What You Need to Know
- Laurene Powell Jobs, Charles Koch and Michael Bloomberg have relied on Grantor Retained Annuity Trusts and other trusts.
- GRATs are structured so that appreciation in assets placed in the trusts can go to heirs without paying U.S. estate and gift taxes.
More than 50% of the very wealthiest people in the U.S. have used grantor retained annuity trusts and other trusts to avoid estate taxes, according to an analysis by ProPublica.
Those who have tapped the trusts include Laurene Powell Jobs, Stephen Schwarzman, Charles Koch and Michael Bloomberg, founder and majority owner of Bloomberg LP, the parent company of Bloomberg News.
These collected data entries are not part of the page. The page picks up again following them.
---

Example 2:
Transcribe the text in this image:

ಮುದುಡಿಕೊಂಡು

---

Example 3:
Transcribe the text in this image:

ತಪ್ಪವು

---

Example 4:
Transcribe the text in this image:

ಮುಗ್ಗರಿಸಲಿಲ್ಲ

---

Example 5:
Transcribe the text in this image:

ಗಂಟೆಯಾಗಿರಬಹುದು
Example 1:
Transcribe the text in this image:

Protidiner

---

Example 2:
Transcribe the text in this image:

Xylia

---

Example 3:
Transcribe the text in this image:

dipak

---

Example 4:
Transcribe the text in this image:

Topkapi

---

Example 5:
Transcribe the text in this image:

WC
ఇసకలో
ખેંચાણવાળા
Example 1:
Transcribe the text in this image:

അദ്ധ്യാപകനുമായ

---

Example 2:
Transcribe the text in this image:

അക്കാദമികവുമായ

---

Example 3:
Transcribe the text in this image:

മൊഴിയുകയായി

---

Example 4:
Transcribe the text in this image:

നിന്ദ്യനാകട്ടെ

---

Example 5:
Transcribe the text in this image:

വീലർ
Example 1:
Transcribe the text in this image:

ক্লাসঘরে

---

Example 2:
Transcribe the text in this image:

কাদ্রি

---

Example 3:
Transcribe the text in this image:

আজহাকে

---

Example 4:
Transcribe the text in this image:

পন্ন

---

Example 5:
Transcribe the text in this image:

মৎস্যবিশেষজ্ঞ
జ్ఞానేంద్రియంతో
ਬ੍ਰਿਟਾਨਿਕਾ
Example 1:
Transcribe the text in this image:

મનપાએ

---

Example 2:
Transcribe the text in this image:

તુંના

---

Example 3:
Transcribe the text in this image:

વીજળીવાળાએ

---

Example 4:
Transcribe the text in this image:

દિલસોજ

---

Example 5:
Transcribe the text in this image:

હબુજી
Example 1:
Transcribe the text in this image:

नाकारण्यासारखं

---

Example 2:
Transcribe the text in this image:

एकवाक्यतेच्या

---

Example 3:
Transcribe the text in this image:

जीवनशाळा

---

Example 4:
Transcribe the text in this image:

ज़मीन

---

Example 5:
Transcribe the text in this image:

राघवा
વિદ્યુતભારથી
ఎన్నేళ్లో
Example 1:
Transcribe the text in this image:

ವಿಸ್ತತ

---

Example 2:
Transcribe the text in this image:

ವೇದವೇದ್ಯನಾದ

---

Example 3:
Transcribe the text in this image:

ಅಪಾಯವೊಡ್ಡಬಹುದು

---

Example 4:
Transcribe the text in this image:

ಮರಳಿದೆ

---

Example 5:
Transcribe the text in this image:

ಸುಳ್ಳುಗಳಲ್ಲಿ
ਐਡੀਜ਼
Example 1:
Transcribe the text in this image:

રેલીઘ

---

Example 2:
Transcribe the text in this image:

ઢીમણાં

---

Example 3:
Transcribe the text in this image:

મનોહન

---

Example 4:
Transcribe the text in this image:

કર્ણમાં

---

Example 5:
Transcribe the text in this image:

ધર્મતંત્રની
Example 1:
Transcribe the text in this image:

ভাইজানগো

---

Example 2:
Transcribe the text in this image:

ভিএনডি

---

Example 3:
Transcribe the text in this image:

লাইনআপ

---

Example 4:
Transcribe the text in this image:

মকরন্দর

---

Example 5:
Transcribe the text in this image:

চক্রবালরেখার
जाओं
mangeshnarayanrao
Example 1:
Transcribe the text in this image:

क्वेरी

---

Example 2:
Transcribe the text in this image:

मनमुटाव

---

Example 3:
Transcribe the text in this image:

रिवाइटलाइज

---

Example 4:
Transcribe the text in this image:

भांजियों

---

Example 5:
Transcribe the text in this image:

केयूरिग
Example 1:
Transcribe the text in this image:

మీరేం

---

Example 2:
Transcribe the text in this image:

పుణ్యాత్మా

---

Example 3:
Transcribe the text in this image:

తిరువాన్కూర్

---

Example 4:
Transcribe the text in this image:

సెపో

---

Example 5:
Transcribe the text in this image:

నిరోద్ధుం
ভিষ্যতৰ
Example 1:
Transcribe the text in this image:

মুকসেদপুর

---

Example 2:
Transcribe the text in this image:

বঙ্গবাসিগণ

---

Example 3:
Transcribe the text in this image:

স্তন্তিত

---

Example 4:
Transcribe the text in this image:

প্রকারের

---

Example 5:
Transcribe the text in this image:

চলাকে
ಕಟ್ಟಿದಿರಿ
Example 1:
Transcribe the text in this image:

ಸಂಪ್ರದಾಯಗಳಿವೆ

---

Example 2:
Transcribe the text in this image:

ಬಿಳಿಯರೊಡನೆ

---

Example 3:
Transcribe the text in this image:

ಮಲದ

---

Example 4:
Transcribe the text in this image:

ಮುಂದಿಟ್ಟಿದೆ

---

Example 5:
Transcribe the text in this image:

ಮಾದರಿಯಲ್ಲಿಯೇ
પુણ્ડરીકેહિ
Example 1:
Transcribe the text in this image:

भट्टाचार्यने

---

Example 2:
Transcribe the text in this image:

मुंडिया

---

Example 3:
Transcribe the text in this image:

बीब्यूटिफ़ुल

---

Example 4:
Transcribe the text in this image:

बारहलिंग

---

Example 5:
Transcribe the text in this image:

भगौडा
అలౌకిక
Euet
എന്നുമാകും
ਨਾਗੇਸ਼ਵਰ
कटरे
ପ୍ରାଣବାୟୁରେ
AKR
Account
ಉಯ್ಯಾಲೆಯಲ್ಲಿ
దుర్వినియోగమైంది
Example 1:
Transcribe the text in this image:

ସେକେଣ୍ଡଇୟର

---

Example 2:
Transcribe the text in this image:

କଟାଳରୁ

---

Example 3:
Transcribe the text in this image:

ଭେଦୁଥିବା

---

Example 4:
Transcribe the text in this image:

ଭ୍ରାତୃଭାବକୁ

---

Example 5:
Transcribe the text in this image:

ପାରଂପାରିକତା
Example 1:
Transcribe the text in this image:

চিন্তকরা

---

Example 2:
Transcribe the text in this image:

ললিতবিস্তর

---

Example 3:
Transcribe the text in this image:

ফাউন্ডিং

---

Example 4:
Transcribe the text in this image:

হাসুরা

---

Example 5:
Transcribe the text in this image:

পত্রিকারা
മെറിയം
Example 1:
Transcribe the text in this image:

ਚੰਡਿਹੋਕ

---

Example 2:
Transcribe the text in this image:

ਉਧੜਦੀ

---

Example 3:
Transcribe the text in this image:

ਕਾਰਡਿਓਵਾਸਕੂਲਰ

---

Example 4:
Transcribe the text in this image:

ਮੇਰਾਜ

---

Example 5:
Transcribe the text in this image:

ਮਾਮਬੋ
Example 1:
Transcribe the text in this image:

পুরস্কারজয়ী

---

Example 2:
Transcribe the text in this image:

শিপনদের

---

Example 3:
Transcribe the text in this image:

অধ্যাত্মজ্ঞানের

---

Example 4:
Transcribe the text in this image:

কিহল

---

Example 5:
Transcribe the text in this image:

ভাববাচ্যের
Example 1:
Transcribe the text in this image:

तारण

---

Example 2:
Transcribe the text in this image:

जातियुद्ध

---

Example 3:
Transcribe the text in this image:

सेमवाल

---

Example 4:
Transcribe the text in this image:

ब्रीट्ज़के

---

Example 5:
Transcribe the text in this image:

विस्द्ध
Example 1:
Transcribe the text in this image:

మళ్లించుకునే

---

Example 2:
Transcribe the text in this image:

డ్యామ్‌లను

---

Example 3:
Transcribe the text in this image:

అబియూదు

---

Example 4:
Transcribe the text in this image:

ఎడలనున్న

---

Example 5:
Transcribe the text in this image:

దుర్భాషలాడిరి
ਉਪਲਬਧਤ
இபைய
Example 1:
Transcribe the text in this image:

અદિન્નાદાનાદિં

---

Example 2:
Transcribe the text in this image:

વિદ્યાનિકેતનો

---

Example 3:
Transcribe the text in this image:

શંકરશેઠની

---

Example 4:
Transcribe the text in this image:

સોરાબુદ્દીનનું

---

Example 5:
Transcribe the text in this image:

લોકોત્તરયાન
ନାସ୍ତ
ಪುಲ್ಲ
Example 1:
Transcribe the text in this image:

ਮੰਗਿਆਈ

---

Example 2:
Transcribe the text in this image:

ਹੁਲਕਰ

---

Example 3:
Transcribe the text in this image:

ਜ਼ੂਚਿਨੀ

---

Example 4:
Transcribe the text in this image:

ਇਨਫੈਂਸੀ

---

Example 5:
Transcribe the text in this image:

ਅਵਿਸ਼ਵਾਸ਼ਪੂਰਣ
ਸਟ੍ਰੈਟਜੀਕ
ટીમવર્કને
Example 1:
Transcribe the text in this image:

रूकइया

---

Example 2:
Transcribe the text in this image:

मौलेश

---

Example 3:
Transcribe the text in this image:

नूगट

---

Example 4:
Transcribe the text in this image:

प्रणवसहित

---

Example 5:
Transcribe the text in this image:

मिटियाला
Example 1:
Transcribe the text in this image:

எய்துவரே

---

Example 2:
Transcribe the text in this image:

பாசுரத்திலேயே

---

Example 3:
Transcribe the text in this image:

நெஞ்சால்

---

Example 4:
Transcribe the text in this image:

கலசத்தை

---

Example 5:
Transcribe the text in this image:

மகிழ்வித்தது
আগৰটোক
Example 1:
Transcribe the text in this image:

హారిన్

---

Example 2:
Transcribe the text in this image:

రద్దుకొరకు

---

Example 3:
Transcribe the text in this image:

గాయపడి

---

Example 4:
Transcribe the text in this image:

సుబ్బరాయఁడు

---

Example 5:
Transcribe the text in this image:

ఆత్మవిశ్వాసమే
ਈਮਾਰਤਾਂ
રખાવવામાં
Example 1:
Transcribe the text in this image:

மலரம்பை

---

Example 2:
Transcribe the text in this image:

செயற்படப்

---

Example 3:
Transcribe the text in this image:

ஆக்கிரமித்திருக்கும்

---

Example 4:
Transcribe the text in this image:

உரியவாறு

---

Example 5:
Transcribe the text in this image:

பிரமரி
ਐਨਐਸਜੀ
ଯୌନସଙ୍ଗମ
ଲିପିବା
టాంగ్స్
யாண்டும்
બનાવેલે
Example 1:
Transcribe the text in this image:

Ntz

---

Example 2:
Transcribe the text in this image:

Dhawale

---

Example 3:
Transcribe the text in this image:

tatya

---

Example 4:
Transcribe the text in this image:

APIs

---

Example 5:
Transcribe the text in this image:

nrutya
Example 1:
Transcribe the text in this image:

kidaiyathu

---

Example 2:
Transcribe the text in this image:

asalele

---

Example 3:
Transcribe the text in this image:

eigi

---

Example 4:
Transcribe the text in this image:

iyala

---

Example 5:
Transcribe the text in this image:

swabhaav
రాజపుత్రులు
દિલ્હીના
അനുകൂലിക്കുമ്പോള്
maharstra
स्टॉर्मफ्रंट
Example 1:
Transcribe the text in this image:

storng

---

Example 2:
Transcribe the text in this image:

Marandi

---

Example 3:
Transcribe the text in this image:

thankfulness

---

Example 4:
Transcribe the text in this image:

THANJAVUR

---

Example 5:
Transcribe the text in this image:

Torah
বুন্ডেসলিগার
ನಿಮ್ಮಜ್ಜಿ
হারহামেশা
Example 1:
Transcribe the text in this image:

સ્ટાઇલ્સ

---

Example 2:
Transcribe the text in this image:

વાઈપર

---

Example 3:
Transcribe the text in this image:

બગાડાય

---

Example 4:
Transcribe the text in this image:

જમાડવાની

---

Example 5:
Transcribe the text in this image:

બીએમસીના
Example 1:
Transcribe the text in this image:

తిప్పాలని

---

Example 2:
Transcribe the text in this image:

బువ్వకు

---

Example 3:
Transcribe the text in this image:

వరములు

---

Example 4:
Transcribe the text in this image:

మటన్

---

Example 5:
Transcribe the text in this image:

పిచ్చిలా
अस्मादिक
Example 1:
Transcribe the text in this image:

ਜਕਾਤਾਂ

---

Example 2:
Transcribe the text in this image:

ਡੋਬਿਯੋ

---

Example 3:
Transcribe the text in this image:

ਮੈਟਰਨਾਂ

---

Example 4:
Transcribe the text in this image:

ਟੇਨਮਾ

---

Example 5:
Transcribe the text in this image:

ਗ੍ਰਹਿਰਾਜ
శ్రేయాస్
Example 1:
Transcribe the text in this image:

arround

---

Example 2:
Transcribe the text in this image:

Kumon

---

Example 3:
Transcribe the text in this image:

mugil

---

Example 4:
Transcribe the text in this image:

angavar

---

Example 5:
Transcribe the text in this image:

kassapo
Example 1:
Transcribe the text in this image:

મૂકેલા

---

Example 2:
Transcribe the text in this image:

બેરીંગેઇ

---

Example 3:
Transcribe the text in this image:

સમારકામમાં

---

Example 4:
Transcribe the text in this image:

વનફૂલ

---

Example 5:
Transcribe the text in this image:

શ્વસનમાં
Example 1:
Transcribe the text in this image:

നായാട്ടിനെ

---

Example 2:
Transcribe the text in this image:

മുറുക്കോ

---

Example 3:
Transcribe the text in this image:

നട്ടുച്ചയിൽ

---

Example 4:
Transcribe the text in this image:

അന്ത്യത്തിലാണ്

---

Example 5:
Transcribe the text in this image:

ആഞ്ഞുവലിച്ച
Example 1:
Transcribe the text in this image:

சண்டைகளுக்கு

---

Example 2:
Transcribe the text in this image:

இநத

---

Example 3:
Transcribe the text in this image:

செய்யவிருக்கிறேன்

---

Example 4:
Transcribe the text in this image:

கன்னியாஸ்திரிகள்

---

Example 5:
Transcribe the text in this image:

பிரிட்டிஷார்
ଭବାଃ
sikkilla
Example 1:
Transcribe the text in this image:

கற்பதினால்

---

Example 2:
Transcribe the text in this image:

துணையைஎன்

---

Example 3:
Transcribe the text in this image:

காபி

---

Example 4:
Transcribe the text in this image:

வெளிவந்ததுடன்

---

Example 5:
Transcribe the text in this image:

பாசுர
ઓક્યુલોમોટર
The report is part of a series by ProPublica that has outlined tax strategies available to the top 0.1% based on confidential tax information they received.
ProPublica has said the information was sent unsolicited to the news outlet by a source whose identity it doesn’t know. The disclosure has since been referred to federal investigators, an IRS official has said.
ProPublica published the report as a bitterly divided Congress debates measures to target inherited wealth. GRATs, which have become an increasingly popular method adopted by wealthy Americans, are structured so that appreciation in assets placed in the trusts can go to heirs without paying U.S. estate and gift taxes.
The report detailed how Powell Jobs, widow of Apple Inc. founder Steve Jobs, used GRATs to pass on about $500 million to her “children, friends and other family,” according to ProPublica, citing tax records and an interview with her attorney. Powell Jobs avoided at least $200 million in estate and gift taxes, the news outlet estimated.